→ SOURCE INFORMATION:
--
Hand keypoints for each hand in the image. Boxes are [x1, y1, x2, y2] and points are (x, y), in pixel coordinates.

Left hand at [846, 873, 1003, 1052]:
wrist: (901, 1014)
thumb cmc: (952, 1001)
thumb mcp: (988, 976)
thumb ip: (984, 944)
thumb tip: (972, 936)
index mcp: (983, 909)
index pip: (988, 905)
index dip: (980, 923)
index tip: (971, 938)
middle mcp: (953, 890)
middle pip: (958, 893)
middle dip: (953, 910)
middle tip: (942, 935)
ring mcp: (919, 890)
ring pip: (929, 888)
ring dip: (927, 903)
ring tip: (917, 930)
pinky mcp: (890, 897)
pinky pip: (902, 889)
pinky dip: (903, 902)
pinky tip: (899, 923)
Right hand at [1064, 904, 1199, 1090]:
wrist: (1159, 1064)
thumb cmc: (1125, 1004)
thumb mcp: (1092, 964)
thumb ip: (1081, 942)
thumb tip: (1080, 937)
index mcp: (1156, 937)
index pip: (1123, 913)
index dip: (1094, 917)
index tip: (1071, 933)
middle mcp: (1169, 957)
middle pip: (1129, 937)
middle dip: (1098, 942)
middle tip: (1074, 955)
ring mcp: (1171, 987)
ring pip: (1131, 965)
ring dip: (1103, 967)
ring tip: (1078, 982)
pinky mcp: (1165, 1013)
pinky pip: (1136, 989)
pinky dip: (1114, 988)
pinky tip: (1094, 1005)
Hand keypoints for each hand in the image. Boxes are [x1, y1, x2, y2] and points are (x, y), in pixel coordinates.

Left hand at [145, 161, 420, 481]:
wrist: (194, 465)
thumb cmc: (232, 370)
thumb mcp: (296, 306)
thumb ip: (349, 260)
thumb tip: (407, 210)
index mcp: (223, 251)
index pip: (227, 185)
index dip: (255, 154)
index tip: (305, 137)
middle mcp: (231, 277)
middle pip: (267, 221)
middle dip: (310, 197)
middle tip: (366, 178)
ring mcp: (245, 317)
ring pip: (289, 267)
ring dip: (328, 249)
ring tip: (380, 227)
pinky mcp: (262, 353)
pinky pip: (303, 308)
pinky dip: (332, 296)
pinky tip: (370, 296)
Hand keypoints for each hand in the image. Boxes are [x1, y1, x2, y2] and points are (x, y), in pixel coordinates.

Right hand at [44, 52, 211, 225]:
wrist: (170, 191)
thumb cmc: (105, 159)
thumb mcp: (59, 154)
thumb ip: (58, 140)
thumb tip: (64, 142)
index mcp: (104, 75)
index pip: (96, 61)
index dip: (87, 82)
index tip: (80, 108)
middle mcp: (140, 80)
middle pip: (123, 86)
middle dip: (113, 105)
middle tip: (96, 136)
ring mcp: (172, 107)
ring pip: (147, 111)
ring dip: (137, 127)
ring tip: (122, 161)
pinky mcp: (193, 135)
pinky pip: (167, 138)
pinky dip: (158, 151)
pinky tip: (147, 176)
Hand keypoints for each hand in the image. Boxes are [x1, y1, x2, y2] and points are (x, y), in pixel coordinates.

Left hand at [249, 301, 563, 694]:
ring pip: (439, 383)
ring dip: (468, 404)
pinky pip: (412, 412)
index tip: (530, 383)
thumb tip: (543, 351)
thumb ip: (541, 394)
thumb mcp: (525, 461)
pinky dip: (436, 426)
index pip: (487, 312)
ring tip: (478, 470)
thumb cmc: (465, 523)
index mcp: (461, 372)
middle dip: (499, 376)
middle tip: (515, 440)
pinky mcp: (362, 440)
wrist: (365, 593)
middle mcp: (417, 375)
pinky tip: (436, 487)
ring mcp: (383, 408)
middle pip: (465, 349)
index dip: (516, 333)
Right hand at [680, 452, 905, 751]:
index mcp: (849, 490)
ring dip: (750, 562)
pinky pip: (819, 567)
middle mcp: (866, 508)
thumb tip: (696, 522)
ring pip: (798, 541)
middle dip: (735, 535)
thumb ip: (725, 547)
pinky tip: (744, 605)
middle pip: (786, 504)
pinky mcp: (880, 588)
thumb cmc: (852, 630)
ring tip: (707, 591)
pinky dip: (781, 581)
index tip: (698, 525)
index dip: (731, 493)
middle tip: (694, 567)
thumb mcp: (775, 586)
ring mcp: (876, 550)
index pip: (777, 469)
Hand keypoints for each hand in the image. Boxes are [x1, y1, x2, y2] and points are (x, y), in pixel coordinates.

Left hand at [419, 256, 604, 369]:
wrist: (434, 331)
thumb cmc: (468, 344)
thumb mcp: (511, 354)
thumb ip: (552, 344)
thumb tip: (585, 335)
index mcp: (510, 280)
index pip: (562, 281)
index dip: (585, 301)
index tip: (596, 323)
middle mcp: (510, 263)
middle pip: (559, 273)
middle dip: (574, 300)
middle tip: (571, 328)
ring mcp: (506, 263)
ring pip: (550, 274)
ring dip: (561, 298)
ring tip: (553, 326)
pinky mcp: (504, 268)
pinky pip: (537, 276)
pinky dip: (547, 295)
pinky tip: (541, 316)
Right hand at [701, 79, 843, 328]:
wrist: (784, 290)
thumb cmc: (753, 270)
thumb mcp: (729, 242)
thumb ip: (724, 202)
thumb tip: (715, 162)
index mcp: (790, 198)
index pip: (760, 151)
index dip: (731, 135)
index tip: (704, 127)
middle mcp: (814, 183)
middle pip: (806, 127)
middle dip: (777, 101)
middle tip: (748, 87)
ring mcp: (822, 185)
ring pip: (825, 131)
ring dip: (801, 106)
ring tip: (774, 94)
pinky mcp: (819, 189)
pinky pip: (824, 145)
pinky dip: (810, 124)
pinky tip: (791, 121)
--
→ EXERCISE GOAL: Starting at the first line of the records, print each line exactly, stopping after the line that contains "pinky tip: (1094, 1005)".

→ EXERCISE ANSWER:
Hand keypoints for each hand in the image. Boxes are [x1, y1, x2, y2] and points are (x, y), in pixel coordinates.

Left hand at [846, 873, 1003, 1052]:
wrist: (901, 1014)
thumb cmc: (952, 1001)
thumb mcp: (988, 976)
thumb ip: (984, 944)
thumb tip: (972, 936)
index mcp: (983, 909)
index pip: (988, 905)
index dip: (980, 923)
index tip: (971, 938)
middle mcp: (953, 890)
middle pip: (958, 893)
middle dip: (953, 910)
middle tip: (942, 935)
ring mcp: (919, 890)
ring pip: (929, 888)
ring dip: (927, 903)
ring tip: (917, 930)
pinky mcp: (890, 897)
pinky pip: (902, 889)
pinky dip: (903, 902)
pinky tip: (899, 923)
Right hand at [1064, 904, 1199, 1090]:
wrist: (1159, 1064)
thumb cmc: (1125, 1004)
thumb mcp: (1092, 964)
thumb ip: (1081, 942)
thumb tip: (1080, 937)
index mcp: (1156, 937)
index pip: (1123, 913)
index dip: (1094, 917)
index tip: (1071, 933)
middle mcp: (1169, 957)
middle pip: (1129, 937)
middle dip: (1098, 942)
middle tip: (1074, 955)
ring mcp: (1171, 987)
ring pip: (1131, 965)
ring dip: (1103, 967)
ring tip: (1078, 982)
pinky mcp: (1165, 1013)
pinky pip: (1136, 989)
pinky dip: (1114, 988)
pinky tip: (1094, 1005)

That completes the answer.